Known sin sin 1 4, cos cos 1 3, find tan

sin + sin = 1 4 and the difference product.

sin +sin = 2sin[( 2]cos[( 2] 1 4cos +cos =1 3 and differential product.

cos +cos = 2cos[( 2]cos[( 2] 1 3 ( + 2=x

So divide the two formulas by tanx=3 4

Therefore, tan( +=tan2x=2tanx [1-(tanx) 2]=12 7

tan(α+= sin(α+/cos(α+sin(α+=sinα·cosβ+cosα·sinβ;

cos( +=cos ·cos -sin ·sin sin +sin =1 4 so (sin +sin ) 2 = 1 16;

i.e. sin 2 +sin 2 +2sin sin =1 16cos +cos =1 3 so (cos +cos) 2 = 1 9

That is, cos 2 +cos 2 +2cos cos = 1 9, let's think for yourself.

I think that's all there is to it, it's simple.
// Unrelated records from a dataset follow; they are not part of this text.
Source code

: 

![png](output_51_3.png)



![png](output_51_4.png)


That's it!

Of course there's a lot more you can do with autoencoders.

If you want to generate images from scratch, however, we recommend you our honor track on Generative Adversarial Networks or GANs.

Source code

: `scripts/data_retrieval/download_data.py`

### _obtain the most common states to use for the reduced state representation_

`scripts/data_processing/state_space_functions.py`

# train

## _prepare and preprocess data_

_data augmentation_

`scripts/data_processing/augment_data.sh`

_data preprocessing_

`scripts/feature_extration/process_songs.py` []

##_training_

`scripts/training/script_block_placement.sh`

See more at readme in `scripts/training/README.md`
From sin +sin =1 4: 4sin +4sin =1 by cos +cos =1 3: 3cos +3cos =1 by , get:

4sin +4sin =3cos +3cos i.e.: 4sin -3cos =3cos -4sin i.e.: sin( -sin( -sin ( -where is the acute angle, sin =3 5, cos =4 potato quiet5 According to the formula, there are two cases:

In the first case, -2k + k=0, 1, 2....At this time, +2k +2 , so: tan( +tan2 =2tan (1-(tan ) 2) =24 7 In the second case, -2k-1) - at this time, =2k-1) + from this we get:

sin = -sin and cos = -cos, which is inconsistent with the known conditions and is discarded. Count the slag.

tanα=1/4,tan(α-tanα-tanβ)/1+tanαtanβ)=1/3

1 4-tan ) 1+tan 4) = 1 31-4tan ) partial deficiency (4+tan ) = 1 34 + tan = 3-12 tan

13tanβ=-1

tanβ=-1/13

I wish Chan Latan to learn to enter the He Tong step.

From sin +sin =1 4: 4sin +4sin =1 by cos +cos =1 3: 3cos +3cos =1 by , get:

4sin +4sin =3cos +3cos i.e.: 4sin -3cos =3cos -4sin i.e.: sin( -sin( -

The formula is an acute angle, sin = 3 5, cos = 4 potato 5 according to the formula, divided into two cases:

In the first case, -2k + k=0, 1, 2....

At this point, +2k +2 , so:

tan( +tan2 =2tan (1-(tan ) 2) second case, -2k-1) -

In this case, =2k-1) +

From this: sin = -sin and cos = -cos, which is inconsistent with the known conditions of the grasp, discarded. Count the slag.